Sea Star vs Mizzle
Where Sea Star belongs to Benjamin Moore's range, Mizzle is a Farrow & Ball color. Hue-wise, Sea Star belongs to the blue-grey family and Mizzle to the grey family. Mizzle (LRV 52) reflects noticeably more light than Sea Star (LRV 33), a difference of 19 points that becomes especially apparent in rooms with limited natural light. Sea Star runs blue while Mizzle is decidedly warm, which means they'll respond very differently to warm vs cool light sources. With a ΔE of 18.0, the contrast is hard to miss. These aren't variations on a theme — they're two different answers to the same question. Below you'll find 3 real-room photo comparisons where both colors appear side by side, plus 5 simulated room previews.

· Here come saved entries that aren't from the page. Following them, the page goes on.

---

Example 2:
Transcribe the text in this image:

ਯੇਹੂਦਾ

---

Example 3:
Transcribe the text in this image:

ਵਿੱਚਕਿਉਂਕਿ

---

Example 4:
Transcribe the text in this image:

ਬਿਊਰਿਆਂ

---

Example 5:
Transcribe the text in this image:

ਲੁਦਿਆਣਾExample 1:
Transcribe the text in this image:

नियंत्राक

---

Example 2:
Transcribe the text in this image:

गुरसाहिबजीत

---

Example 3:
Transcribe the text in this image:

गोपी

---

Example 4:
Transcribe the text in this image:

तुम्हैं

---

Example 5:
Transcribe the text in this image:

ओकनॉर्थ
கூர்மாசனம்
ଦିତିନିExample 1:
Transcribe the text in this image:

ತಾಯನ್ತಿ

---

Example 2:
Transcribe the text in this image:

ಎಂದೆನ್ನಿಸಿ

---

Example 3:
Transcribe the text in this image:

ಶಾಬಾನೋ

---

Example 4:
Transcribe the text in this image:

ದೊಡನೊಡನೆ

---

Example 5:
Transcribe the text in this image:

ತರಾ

Sea Star vs Mizzle in Real Spaces
3 real rooms side by side. Seeing Sea Star and Mizzle in actual rooms makes the difference concrete; browse the spaces below to get a feel for how each color lives on a wall.
Bathroom
Bathrooms are one of the few spaces where you're genuinely enclosed by the paint color, which makes the choice between these two more consequential. Mizzle reflects noticeably more light off the walls, making the space read more open than Sea Star.
House
Seen across an entire facade, subtle tonal differences become pronounced. What reads as nearly the same on a chip often reads as clearly different at scale. Mizzle reflects noticeably more light off the walls, making the space read more open than Sea Star.
Kitchen Cabinets
Kitchen cabinets are constantly compared against adjacent materials, which means subtle differences between these two become much more visible. Mizzle reflects noticeably more light off the walls, making the space read more open than Sea Star.
Color Details
Sea Star vs Mizzle Simulated Comparison
5 simulated room previews — drag the slider on each to see Sea Star on one side and Mizzle on the other.

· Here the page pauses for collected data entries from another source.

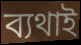
ব্যথাই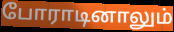
போராடினாலும்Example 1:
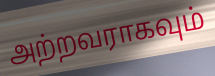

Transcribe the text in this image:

அற்றவராகவும்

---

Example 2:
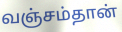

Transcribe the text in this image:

வஞ்சம்தான்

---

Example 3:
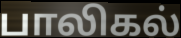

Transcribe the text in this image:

பாலிகல்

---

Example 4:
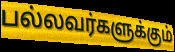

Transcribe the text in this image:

பல்லவர்களுக்கும்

Digital color is approximate. These simulations are generated from the manufacturer's hex values and overlaid on grayscale room photos — your screen's calibration, brightness, and viewing angle all affect how they render. Before committing to either color, test physical samples in your own space under the light you actually live with.
More Sea Star comparisons
See how Sea Star stacks up against other well-photographed colors across different brands and tones.